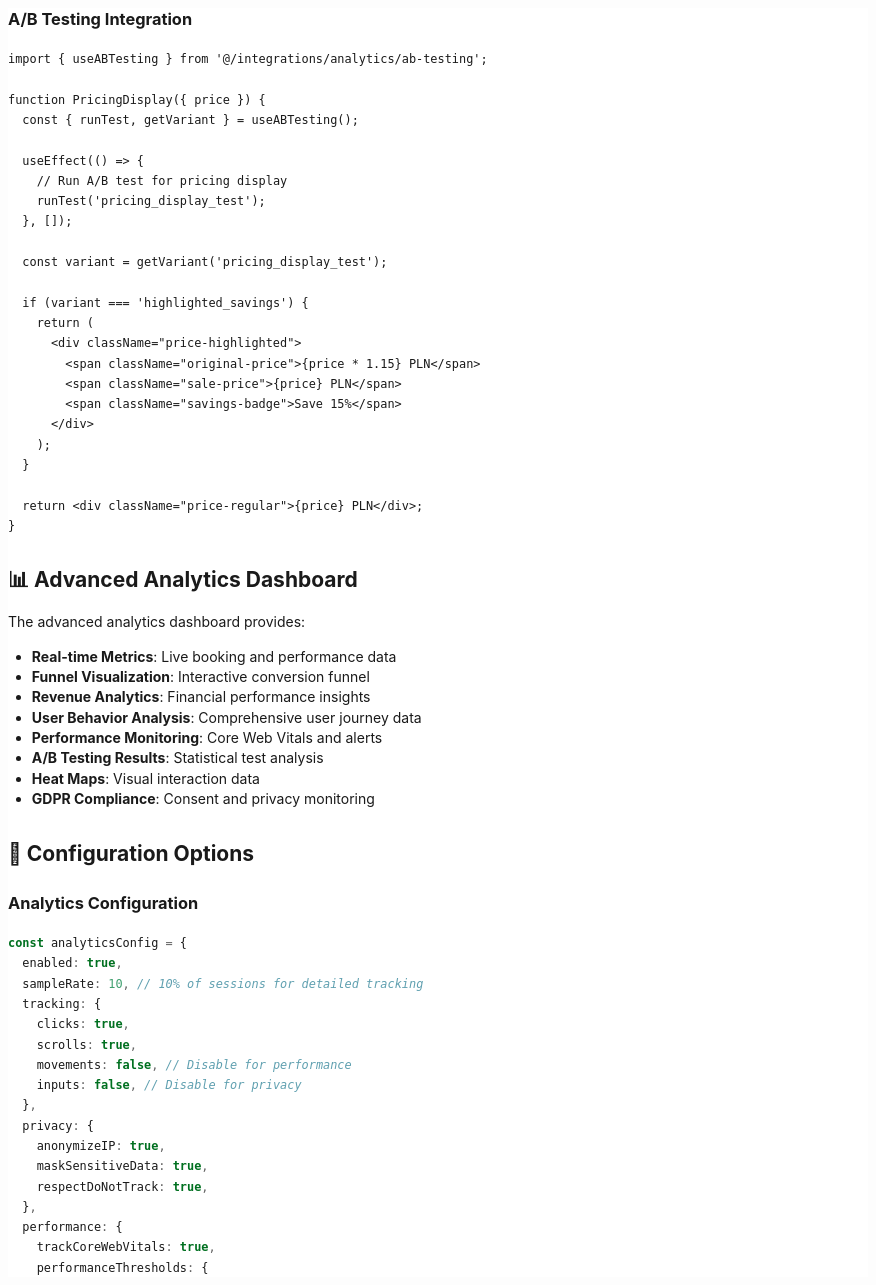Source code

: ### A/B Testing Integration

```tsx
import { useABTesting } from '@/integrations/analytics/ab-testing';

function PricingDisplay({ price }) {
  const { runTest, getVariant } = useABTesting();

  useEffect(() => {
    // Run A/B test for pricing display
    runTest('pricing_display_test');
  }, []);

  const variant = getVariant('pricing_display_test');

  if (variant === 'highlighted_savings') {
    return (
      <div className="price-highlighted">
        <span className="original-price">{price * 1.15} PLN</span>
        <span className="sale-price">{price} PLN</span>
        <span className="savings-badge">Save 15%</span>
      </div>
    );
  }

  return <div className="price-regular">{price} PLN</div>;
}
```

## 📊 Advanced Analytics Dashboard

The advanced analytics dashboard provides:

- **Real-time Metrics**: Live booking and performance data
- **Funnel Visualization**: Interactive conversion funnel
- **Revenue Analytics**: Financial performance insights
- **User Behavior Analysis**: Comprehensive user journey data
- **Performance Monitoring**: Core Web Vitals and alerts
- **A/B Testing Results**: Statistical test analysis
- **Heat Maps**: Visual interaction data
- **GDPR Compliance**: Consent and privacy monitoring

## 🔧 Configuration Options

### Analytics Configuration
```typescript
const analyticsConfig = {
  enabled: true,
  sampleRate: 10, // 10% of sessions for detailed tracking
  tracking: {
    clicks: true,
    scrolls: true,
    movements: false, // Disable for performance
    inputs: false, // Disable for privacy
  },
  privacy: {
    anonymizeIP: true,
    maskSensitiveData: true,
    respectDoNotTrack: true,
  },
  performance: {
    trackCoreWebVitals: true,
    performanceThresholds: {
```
==========
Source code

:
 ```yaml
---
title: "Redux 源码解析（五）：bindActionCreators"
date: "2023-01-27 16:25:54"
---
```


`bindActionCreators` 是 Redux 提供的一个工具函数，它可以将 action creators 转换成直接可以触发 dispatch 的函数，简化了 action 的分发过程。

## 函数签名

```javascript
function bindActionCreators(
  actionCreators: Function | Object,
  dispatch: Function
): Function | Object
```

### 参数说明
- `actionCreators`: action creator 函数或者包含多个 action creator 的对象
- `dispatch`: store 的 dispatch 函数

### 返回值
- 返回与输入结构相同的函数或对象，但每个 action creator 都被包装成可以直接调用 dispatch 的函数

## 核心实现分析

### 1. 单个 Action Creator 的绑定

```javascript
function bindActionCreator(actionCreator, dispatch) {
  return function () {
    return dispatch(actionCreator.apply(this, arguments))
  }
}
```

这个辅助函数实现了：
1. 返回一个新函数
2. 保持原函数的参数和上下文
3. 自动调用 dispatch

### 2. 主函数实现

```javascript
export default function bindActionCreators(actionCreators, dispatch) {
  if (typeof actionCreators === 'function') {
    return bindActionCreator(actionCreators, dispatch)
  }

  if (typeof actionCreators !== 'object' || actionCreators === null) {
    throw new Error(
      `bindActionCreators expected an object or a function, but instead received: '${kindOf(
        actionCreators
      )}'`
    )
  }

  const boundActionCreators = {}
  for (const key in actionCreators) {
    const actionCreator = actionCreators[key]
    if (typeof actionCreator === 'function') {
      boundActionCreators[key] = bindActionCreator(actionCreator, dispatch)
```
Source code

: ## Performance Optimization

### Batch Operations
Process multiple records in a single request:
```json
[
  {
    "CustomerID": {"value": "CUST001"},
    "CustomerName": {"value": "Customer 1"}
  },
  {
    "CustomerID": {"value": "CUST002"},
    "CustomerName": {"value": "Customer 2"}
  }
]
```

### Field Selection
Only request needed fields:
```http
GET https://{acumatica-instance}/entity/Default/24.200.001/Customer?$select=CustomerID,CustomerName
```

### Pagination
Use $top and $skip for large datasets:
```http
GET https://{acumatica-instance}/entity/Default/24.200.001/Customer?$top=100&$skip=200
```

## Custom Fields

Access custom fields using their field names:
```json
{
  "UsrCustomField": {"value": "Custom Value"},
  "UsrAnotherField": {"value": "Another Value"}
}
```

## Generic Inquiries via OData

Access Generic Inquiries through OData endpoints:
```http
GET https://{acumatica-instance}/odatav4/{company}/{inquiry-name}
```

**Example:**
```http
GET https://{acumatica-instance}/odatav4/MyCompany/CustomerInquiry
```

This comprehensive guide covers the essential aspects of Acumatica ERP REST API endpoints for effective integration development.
==========
# Task goal:
For each line above that contains the word "https", make a copy.

# Exercise result:
GET https://{acumatica-instance}/entity/Default/24.200.001/Customer?$select=CustomerID,CustomerName
GET https://{acumatica-instance}/entity/Default/24.200.001/Customer?$top=100&$skip=200
GET https://{acumatica-instance}/odatav4/{company}/{inquiry-name}
GET https://{acumatica-instance}/odatav4/MyCompany/CustomerInquiry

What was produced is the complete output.